Prime Minister Shinzo Abe vowed to make the murderers of Goto and his fellow hostage Haruna Yukawa “pay the price.” Abe said, “I will never forgive these terrorists. I will work with the international community to hold them responsible for their deplorable acts.”

The leading Japanese newspaper Yomiuri Shinbun demanded, “It is the duty of Japan, as a member of the global community, to join the international coalition against IS.”

That is unlikely to happen. Last year Abe was able to reinterpret Japan’s post-war constitution to allow the country’s Self-Defense Force to take part in out of area actions—if “vital national interests” are involved. But is the barbaric execution of two Japanese citizens in Syria a threat to vital national interest?

All of these responses—in Jordan and Japan, from officials and ordinary people—are rational reactions to an utterly irrational phenomenon.

They demonstrate the limits of reason and our subconscious assumptions about the world. We understand that the great armies of the planet no longer fight each other. Wars are fought by terrorist groups. Their methods are deplorable but it is always possible to discern a political aim —one that makes the violence to a certain degree comprehensible.

Even the origins of al Qaeda can be traced to something we all understand: the removal of Soviet troops from Afghanistan. That’s why the West backed Osama bin Laden initially.

But what IS is doing is beyond understanding. Professionals who deal with conflicts for a living—journalists, diplomats, intelligence operatives—whose work requires them to understand the mindset of the most violent fighters, find it impossible to figure out the goal here.

Establishing a caliphate via videotaped beheadings, burnings and defenestrations (as has happened to a number of gay men in Iraq and Syria)? It is incomprehensible.

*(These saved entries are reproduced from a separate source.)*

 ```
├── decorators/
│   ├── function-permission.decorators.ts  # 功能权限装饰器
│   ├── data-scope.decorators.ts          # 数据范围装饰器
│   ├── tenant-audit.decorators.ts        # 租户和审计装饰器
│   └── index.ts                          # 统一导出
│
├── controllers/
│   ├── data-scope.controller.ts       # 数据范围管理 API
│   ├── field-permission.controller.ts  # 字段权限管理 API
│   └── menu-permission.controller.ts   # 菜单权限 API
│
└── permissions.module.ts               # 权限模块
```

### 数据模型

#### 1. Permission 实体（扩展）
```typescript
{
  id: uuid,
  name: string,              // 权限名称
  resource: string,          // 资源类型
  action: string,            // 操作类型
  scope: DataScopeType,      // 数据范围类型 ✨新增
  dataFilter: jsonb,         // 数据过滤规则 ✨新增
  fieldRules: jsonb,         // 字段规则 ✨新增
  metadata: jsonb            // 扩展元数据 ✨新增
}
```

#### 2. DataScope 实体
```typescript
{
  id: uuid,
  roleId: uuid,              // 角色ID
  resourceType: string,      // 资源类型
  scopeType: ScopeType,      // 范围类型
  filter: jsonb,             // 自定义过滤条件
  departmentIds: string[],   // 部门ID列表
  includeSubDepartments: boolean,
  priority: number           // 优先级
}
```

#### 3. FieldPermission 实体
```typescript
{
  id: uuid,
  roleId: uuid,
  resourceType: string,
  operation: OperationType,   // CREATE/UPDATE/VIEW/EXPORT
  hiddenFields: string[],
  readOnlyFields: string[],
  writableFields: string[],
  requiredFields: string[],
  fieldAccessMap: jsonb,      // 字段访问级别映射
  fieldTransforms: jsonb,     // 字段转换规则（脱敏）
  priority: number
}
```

The facts surrounding the deaths of Lt. al Kasasbeh and Kenji Goto, and the execution of Sajida al Rishawi have a logic. IS had initially demanded ransom from the Japanese government of $200 million, that demand then morphed into a negotiation over an exchange of their captives for al Rishawi. Goto was then murdered and Jordan demanded a proof of life for their pilot. The video of al Kasasbeh’s death was released and, according to sources, he was likely murdered weeks ago.

The twisted sequence of events hints at chaos in the leadership of IS. Half of the group’s top commanders are believed to be dead, with reports that as many as nine out of 18 of its ruling council have been eliminated in coalition air strikes. According to the US Secretary of State, John Kerry, thousands of fighters have been killed, which may have impacted on lines of communication in negotiation, but that is about as far as rationalism can take us.

And it stlll doesn’t help us get inside the mindset of the IS leadership and its multi-national collection of fighters. Yesterday in the New Yorker, George Packer, described IS as “a mass death cult.”

That may be the best description I have read so far. I think it is more a mutant variation in the social genome, an inevitable consequence of the wired-up, sewer flow of media “information” that has characterised the internet age.

But I am trying to comprehend the incomprehensible when I write that. And rather than thinking too much perhaps the way to respond to IS is to do what any oncologist would do with a mutant gene that had begun replicating: cut it out of the body with radical measures. In these extraordinary circumstances the best response is not to be concerned with just war theory and the legal niceties of waging war. IS is not an army, it is not a state and it may just be that engaging with it militarily as if it was is no longer a viable option. Maybe the only suitable response is to match terror with terror.